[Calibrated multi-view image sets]

'''

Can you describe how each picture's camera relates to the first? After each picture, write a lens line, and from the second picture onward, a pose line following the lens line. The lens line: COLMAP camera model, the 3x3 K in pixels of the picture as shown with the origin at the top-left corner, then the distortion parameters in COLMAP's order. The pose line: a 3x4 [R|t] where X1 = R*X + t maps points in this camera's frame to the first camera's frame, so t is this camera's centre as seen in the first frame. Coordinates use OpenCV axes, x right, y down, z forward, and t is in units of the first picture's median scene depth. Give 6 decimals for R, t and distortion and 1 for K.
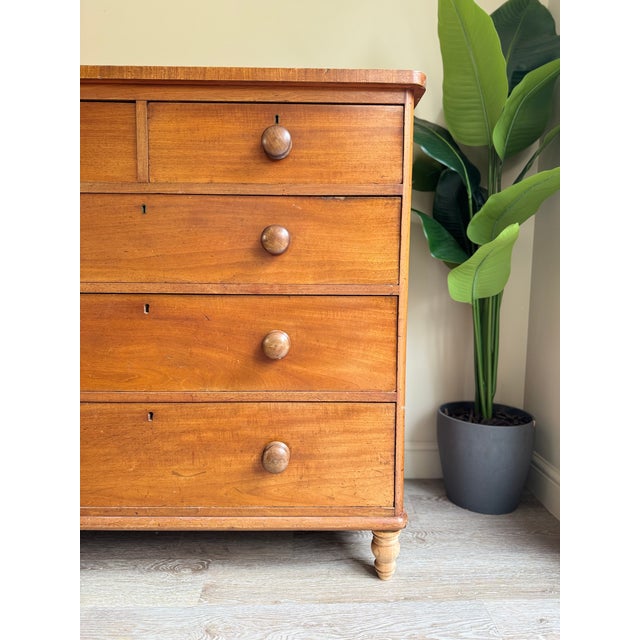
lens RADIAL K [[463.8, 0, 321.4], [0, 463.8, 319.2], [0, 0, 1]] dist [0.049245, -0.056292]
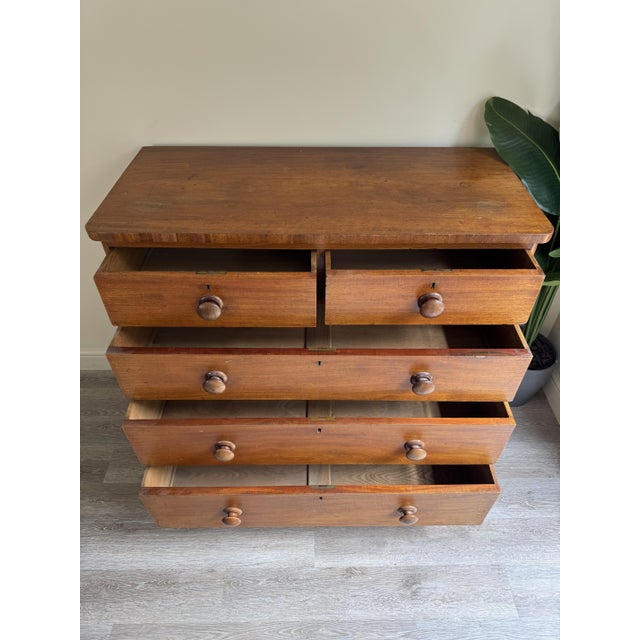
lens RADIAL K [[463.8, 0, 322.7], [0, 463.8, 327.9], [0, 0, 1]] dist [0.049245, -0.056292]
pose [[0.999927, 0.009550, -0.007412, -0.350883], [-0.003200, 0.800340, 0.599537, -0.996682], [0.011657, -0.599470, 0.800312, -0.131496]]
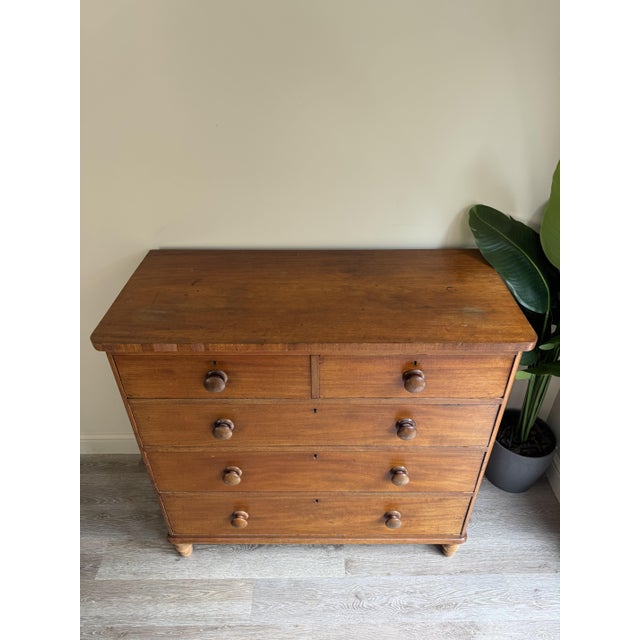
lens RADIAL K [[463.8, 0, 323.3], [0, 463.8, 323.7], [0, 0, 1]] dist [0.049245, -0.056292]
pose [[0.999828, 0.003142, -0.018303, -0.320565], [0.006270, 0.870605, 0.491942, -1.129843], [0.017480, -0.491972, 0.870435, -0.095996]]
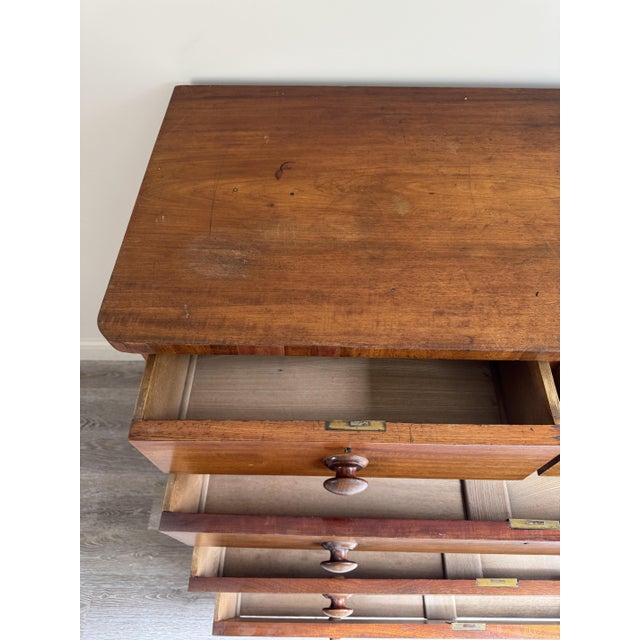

'''

* PROBLEM TO SOLVE: The result should be an exact repetition of all the records. Drop the pictures.

* ANSWER FOR THIS EXERCISE:
Can you describe how each picture's camera relates to the first? After each picture, write a lens line, and from the second picture onward, a pose line following the lens line. The lens line: COLMAP camera model, the 3x3 K in pixels of the picture as shown with the origin at the top-left corner, then the distortion parameters in COLMAP's order. The pose line: a 3x4 [R|t] where X1 = R*X + t maps points in this camera's frame to the first camera's frame, so t is this camera's centre as seen in the first frame. Coordinates use OpenCV axes, x right, y down, z forward, and t is in units of the first picture's median scene depth. Give 6 decimals for R, t and distortion and 1 for K.
lens RADIAL K [[463.8, 0, 321.4], [0, 463.8, 319.2], [0, 0, 1]] dist [0.049245, -0.056292]
lens RADIAL K [[463.8, 0, 322.7], [0, 463.8, 327.9], [0, 0, 1]] dist [0.049245, -0.056292]
pose [[0.999927, 0.009550, -0.007412, -0.350883], [-0.003200, 0.800340, 0.599537, -0.996682], [0.011657, -0.599470, 0.800312, -0.131496]]
lens RADIAL K [[463.8, 0, 323.3], [0, 463.8, 323.7], [0, 0, 1]] dist [0.049245, -0.056292]
pose [[0.999828, 0.003142, -0.018303, -0.320565], [0.006270, 0.870605, 0.491942, -1.129843], [0.017480, -0.491972, 0.870435, -0.095996]]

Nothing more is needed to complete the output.